--- WHAT THIS TASK INVOLVES ---
Every entry must be output exactly as it was written.

--- INPUT RECORDS ---
----------

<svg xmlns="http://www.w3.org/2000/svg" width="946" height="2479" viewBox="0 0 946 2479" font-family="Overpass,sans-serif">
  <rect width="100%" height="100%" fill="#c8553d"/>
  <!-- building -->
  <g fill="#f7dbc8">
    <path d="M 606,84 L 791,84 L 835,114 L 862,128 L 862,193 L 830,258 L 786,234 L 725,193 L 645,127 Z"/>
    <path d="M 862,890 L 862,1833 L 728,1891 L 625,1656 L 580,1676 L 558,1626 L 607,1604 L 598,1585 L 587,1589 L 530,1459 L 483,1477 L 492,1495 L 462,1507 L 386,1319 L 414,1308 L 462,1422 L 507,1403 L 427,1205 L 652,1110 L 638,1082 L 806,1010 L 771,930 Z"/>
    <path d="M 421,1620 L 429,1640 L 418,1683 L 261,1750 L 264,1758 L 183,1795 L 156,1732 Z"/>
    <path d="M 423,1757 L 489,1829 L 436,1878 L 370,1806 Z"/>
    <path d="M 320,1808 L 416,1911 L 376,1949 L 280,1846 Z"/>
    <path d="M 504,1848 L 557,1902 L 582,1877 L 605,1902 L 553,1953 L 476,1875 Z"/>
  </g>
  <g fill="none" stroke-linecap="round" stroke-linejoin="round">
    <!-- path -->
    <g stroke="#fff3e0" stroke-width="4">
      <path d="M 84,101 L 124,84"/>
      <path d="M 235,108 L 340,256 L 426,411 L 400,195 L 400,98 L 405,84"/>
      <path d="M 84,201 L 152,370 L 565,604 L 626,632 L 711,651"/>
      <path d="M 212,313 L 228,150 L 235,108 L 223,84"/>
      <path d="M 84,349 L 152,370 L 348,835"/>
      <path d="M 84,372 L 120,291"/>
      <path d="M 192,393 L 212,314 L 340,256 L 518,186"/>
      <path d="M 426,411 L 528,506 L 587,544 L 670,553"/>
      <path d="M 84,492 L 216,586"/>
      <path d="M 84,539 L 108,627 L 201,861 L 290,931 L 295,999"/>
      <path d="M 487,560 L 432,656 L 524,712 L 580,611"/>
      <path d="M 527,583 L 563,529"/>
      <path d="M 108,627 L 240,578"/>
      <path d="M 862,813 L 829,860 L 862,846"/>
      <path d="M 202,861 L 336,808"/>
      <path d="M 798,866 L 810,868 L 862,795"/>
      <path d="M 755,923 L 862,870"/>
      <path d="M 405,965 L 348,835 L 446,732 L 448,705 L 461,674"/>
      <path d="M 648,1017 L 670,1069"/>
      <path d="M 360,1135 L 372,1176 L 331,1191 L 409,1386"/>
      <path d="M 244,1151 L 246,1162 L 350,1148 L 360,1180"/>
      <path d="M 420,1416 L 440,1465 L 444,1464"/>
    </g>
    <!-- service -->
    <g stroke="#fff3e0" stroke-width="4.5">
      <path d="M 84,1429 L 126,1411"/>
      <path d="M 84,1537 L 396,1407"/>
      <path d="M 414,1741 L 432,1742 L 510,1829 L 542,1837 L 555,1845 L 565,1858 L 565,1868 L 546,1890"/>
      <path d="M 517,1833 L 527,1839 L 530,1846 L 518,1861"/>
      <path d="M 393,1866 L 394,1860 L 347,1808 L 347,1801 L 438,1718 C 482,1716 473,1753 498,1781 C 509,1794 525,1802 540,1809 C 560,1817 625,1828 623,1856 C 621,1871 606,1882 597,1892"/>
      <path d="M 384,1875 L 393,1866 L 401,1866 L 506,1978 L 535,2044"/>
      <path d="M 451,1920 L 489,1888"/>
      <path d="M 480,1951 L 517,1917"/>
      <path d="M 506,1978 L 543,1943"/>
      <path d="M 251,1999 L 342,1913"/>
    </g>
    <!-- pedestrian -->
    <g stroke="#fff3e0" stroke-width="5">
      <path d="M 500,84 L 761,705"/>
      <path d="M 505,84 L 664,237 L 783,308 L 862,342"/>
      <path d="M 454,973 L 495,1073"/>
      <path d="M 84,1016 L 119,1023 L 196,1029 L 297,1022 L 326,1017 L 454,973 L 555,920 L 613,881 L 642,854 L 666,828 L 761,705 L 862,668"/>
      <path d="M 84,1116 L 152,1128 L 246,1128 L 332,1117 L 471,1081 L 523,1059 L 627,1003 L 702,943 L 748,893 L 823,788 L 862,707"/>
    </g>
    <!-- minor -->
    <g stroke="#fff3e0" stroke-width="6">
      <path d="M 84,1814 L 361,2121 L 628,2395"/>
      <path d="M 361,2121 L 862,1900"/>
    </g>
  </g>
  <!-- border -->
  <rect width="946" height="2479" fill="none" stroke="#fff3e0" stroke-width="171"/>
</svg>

----------

--- SOLUTION FOR THIS TASK ---
<svg xmlns="http://www.w3.org/2000/svg" width="946" height="2479" viewBox="0 0 946 2479" font-family="Overpass,sans-serif">
  <rect width="100%" height="100%" fill="#c8553d"/>
  <!-- building -->
  <g fill="#f7dbc8">
    <path d="M 606,84 L 791,84 L 835,114 L 862,128 L 862,193 L 830,258 L 786,234 L 725,193 L 645,127 Z"/>
    <path d="M 862,890 L 862,1833 L 728,1891 L 625,1656 L 580,1676 L 558,1626 L 607,1604 L 598,1585 L 587,1589 L 530,1459 L 483,1477 L 492,1495 L 462,1507 L 386,1319 L 414,1308 L 462,1422 L 507,1403 L 427,1205 L 652,1110 L 638,1082 L 806,1010 L 771,930 Z"/>
    <path d="M 421,1620 L 429,1640 L 418,1683 L 261,1750 L 264,1758 L 183,1795 L 156,1732 Z"/>
    <path d="M 423,1757 L 489,1829 L 436,1878 L 370,1806 Z"/>
    <path d="M 320,1808 L 416,1911 L 376,1949 L 280,1846 Z"/>
    <path d="M 504,1848 L 557,1902 L 582,1877 L 605,1902 L 553,1953 L 476,1875 Z"/>
  </g>
  <g fill="none" stroke-linecap="round" stroke-linejoin="round">
    <!-- path -->
    <g stroke="#fff3e0" stroke-width="4">
      <path d="M 84,101 L 124,84"/>
      <path d="M 235,108 L 340,256 L 426,411 L 400,195 L 400,98 L 405,84"/>
      <path d="M 84,201 L 152,370 L 565,604 L 626,632 L 711,651"/>
      <path d="M 212,313 L 228,150 L 235,108 L 223,84"/>
      <path d="M 84,349 L 152,370 L 348,835"/>
      <path d="M 84,372 L 120,291"/>
      <path d="M 192,393 L 212,314 L 340,256 L 518,186"/>
      <path d="M 426,411 L 528,506 L 587,544 L 670,553"/>
      <path d="M 84,492 L 216,586"/>
      <path d="M 84,539 L 108,627 L 201,861 L 290,931 L 295,999"/>
      <path d="M 487,560 L 432,656 L 524,712 L 580,611"/>
      <path d="M 527,583 L 563,529"/>
      <path d="M 108,627 L 240,578"/>
      <path d="M 862,813 L 829,860 L 862,846"/>
      <path d="M 202,861 L 336,808"/>
      <path d="M 798,866 L 810,868 L 862,795"/>
      <path d="M 755,923 L 862,870"/>
      <path d="M 405,965 L 348,835 L 446,732 L 448,705 L 461,674"/>
      <path d="M 648,1017 L 670,1069"/>
      <path d="M 360,1135 L 372,1176 L 331,1191 L 409,1386"/>
      <path d="M 244,1151 L 246,1162 L 350,1148 L 360,1180"/>
      <path d="M 420,1416 L 440,1465 L 444,1464"/>
    </g>
    <!-- service -->
    <g stroke="#fff3e0" stroke-width="4.5">
      <path d="M 84,1429 L 126,1411"/>
      <path d="M 84,1537 L 396,1407"/>
      <path d="M 414,1741 L 432,1742 L 510,1829 L 542,1837 L 555,1845 L 565,1858 L 565,1868 L 546,1890"/>
      <path d="M 517,1833 L 527,1839 L 530,1846 L 518,1861"/>
      <path d="M 393,1866 L 394,1860 L 347,1808 L 347,1801 L 438,1718 C 482,1716 473,1753 498,1781 C 509,1794 525,1802 540,1809 C 560,1817 625,1828 623,1856 C 621,1871 606,1882 597,1892"/>
      <path d="M 384,1875 L 393,1866 L 401,1866 L 506,1978 L 535,2044"/>
      <path d="M 451,1920 L 489,1888"/>
      <path d="M 480,1951 L 517,1917"/>
      <path d="M 506,1978 L 543,1943"/>
      <path d="M 251,1999 L 342,1913"/>
    </g>
    <!-- pedestrian -->
    <g stroke="#fff3e0" stroke-width="5">
      <path d="M 500,84 L 761,705"/>
      <path d="M 505,84 L 664,237 L 783,308 L 862,342"/>
      <path d="M 454,973 L 495,1073"/>
      <path d="M 84,1016 L 119,1023 L 196,1029 L 297,1022 L 326,1017 L 454,973 L 555,920 L 613,881 L 642,854 L 666,828 L 761,705 L 862,668"/>
      <path d="M 84,1116 L 152,1128 L 246,1128 L 332,1117 L 471,1081 L 523,1059 L 627,1003 L 702,943 L 748,893 L 823,788 L 862,707"/>
    </g>
    <!-- minor -->
    <g stroke="#fff3e0" stroke-width="6">
      <path d="M 84,1814 L 361,2121 L 628,2395"/>
      <path d="M 361,2121 L 862,1900"/>
    </g>
  </g>
  <!-- border -->
  <rect width="946" height="2479" fill="none" stroke="#fff3e0" stroke-width="171"/>
</svg>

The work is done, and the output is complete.